> [Problem statement]
Identify every line below that contains the string "Which", treating uppercase and lowercase as different, and copy each of those lines in full.

> [Data shown]
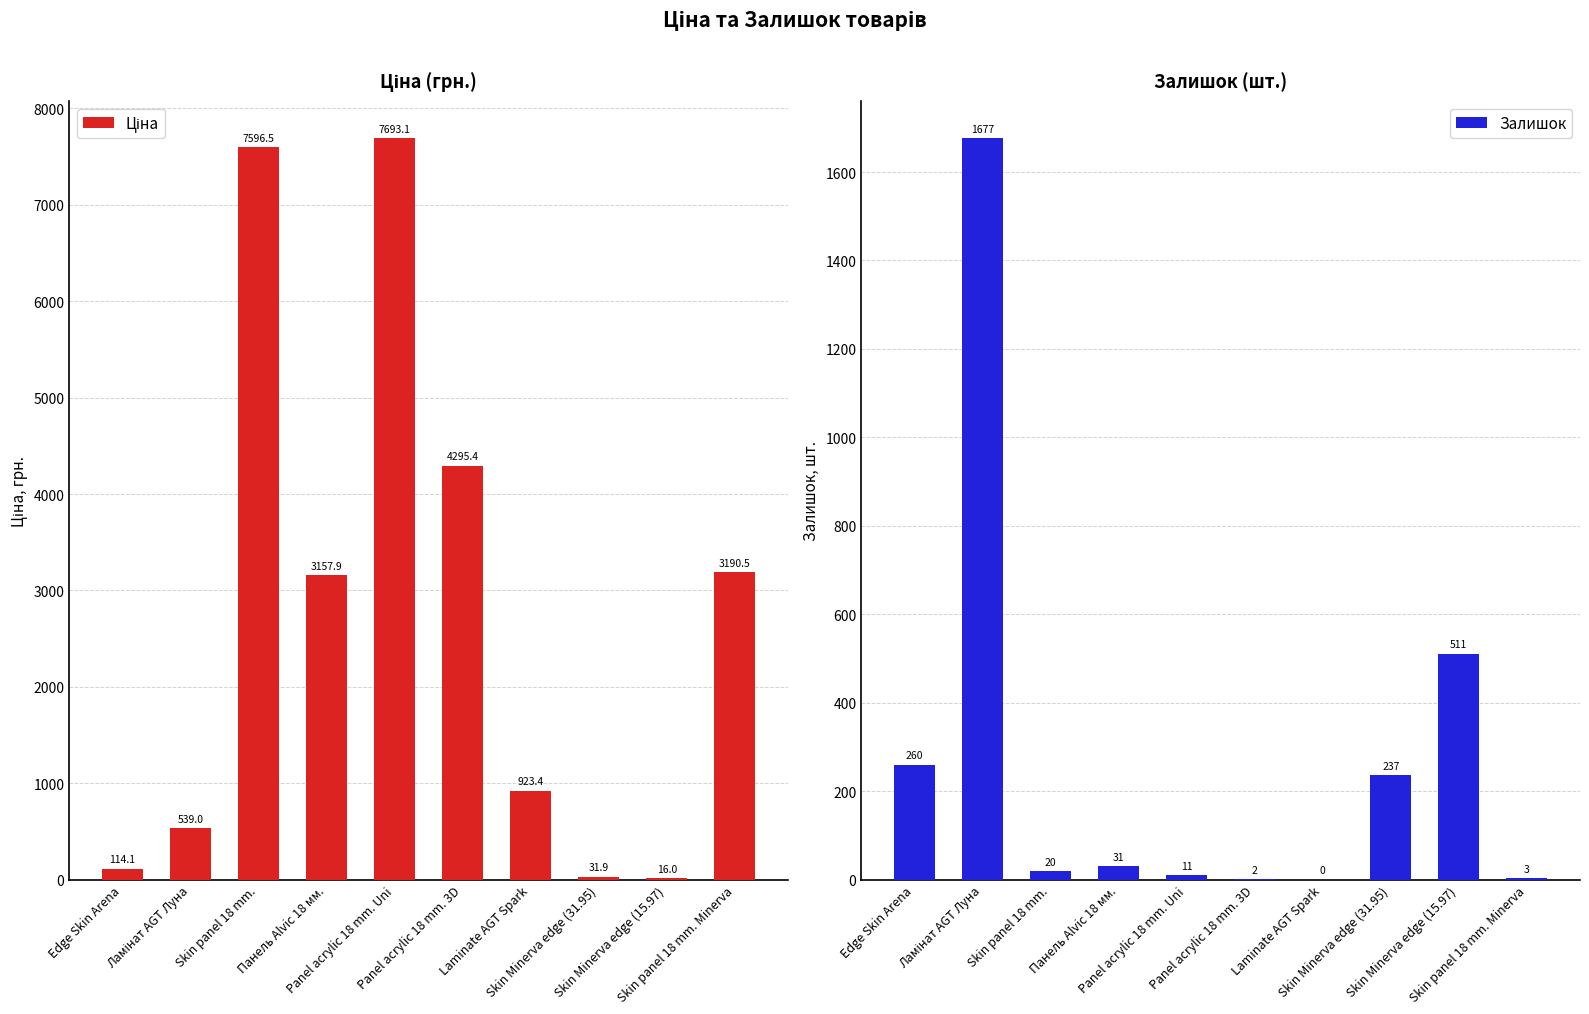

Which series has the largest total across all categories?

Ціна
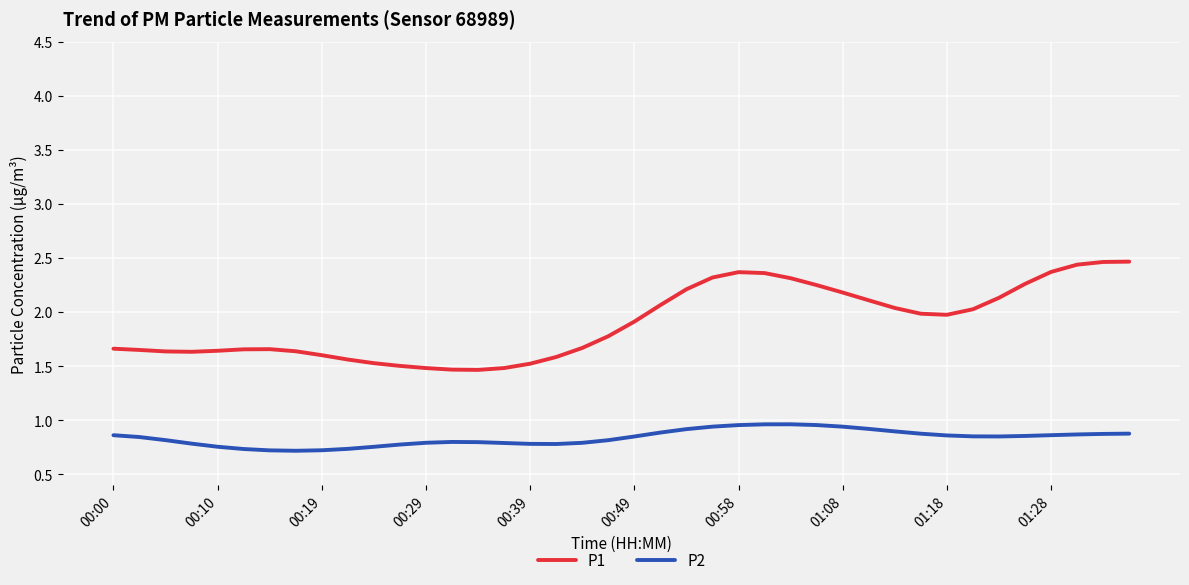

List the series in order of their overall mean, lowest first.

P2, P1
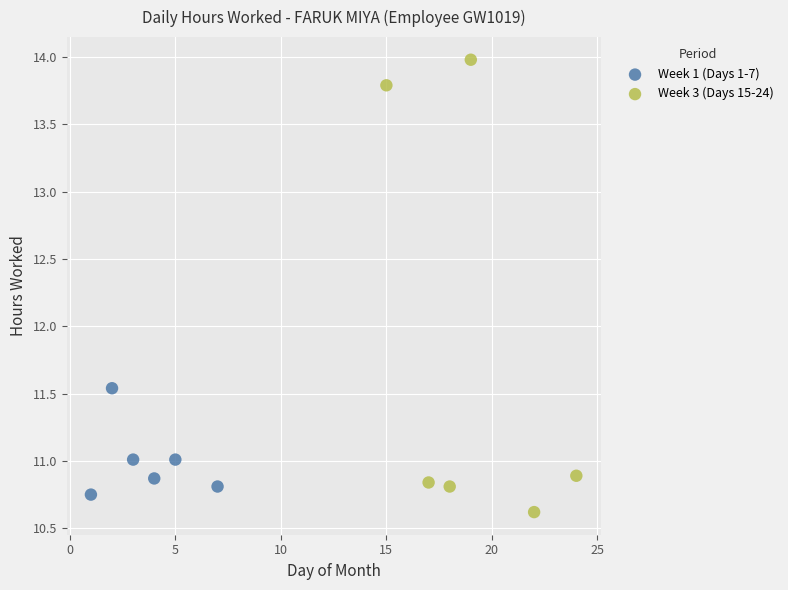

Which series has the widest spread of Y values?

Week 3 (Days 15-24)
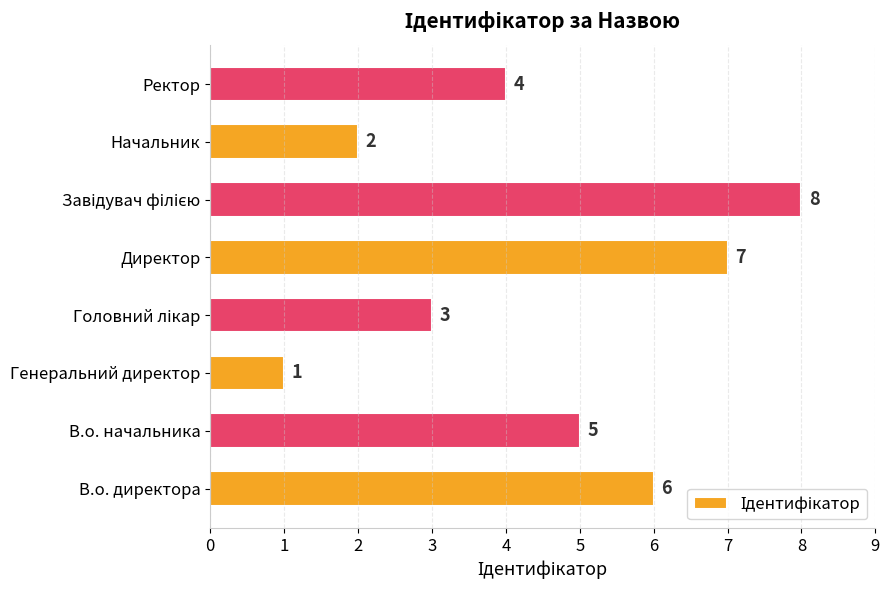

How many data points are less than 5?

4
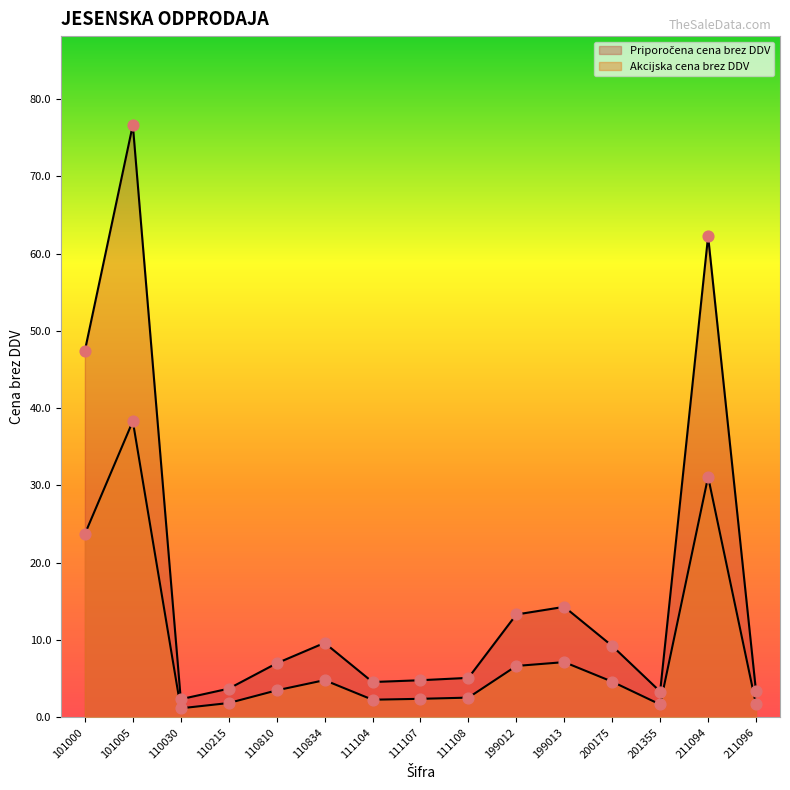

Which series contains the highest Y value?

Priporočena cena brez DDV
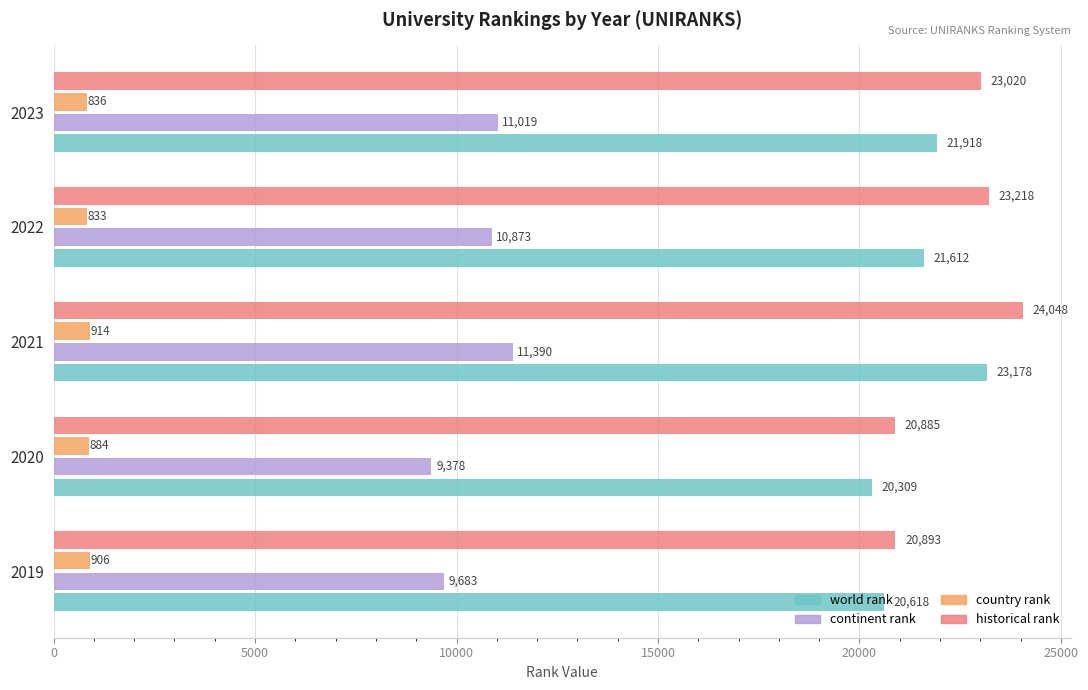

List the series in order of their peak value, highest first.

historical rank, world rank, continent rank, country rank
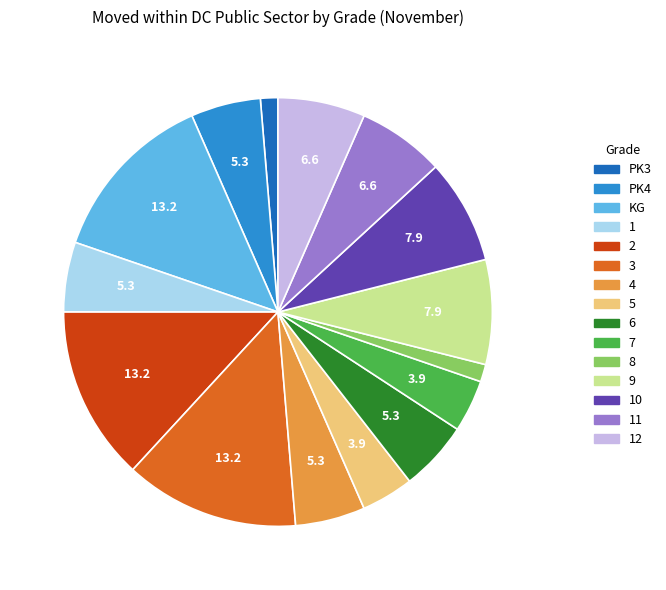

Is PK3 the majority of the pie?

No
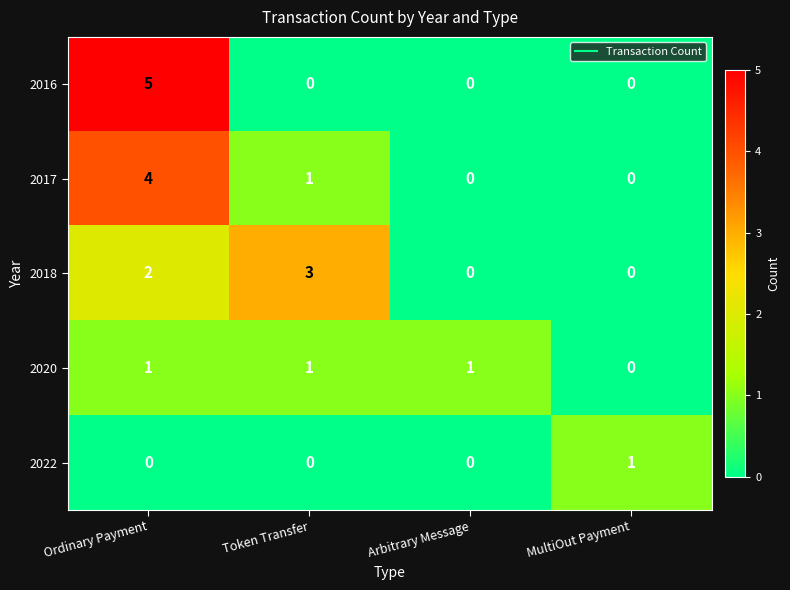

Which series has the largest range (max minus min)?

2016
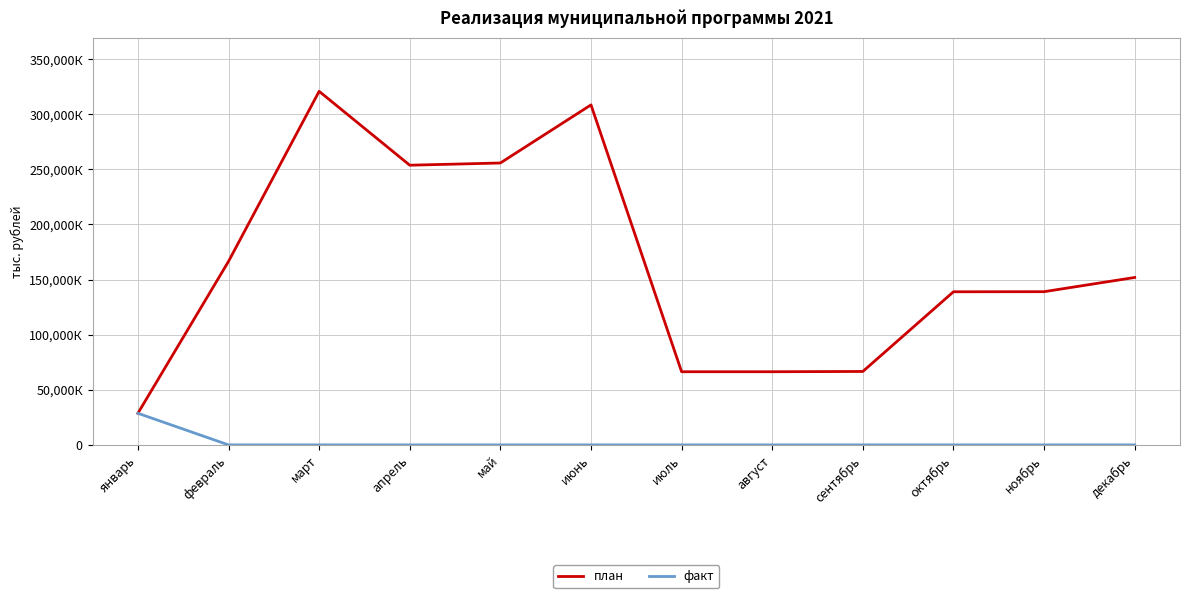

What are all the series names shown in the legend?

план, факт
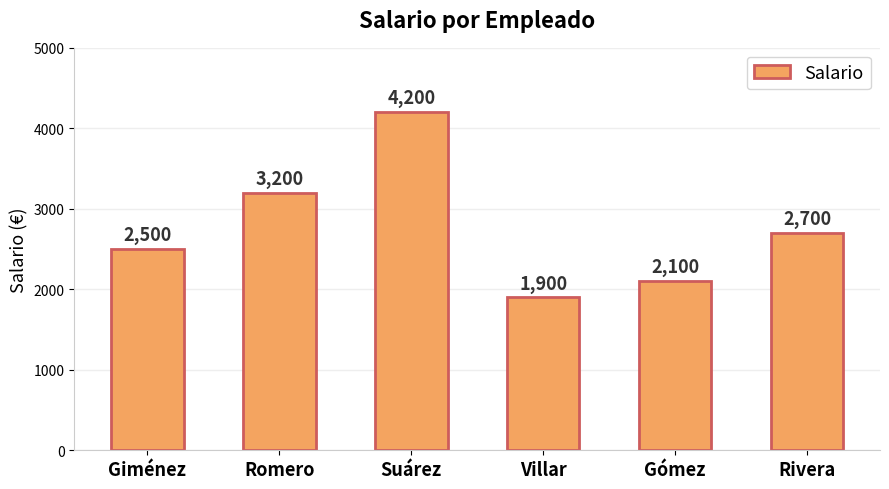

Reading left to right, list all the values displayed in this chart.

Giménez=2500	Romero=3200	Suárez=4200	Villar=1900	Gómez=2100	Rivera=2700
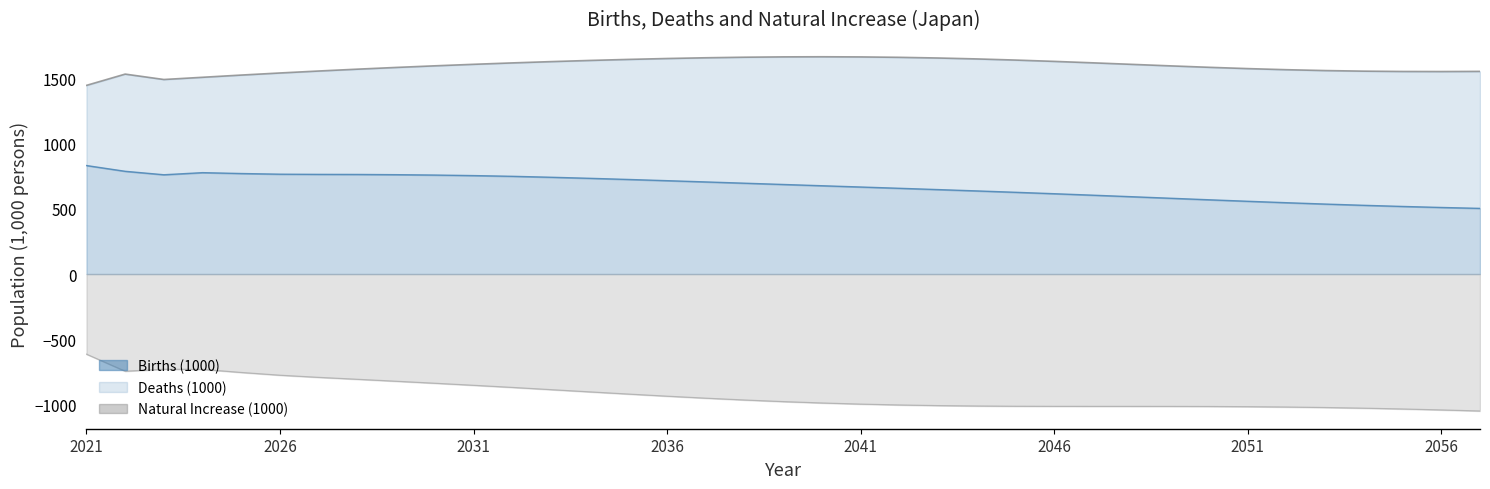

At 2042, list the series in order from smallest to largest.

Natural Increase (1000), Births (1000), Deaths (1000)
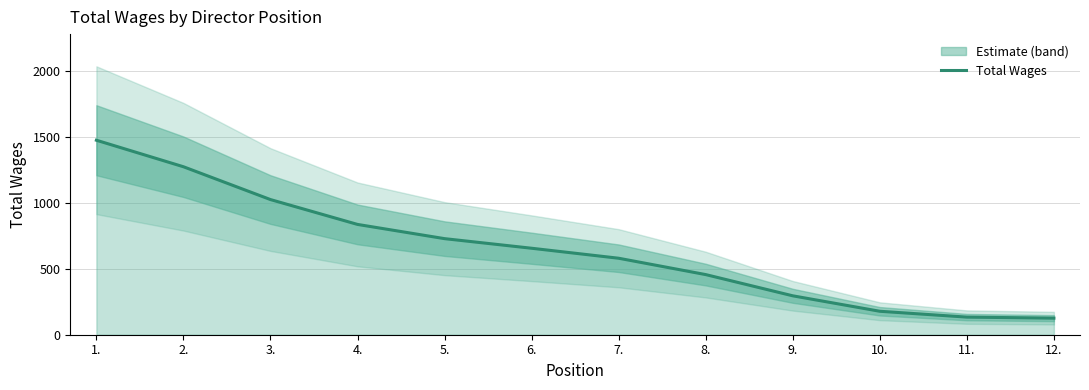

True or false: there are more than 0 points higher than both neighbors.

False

> [Written response]
Which series has the largest total across all categories?
Which series has the widest spread of Y values?
Which series contains the highest Y value?
Which series has the largest range (max minus min)?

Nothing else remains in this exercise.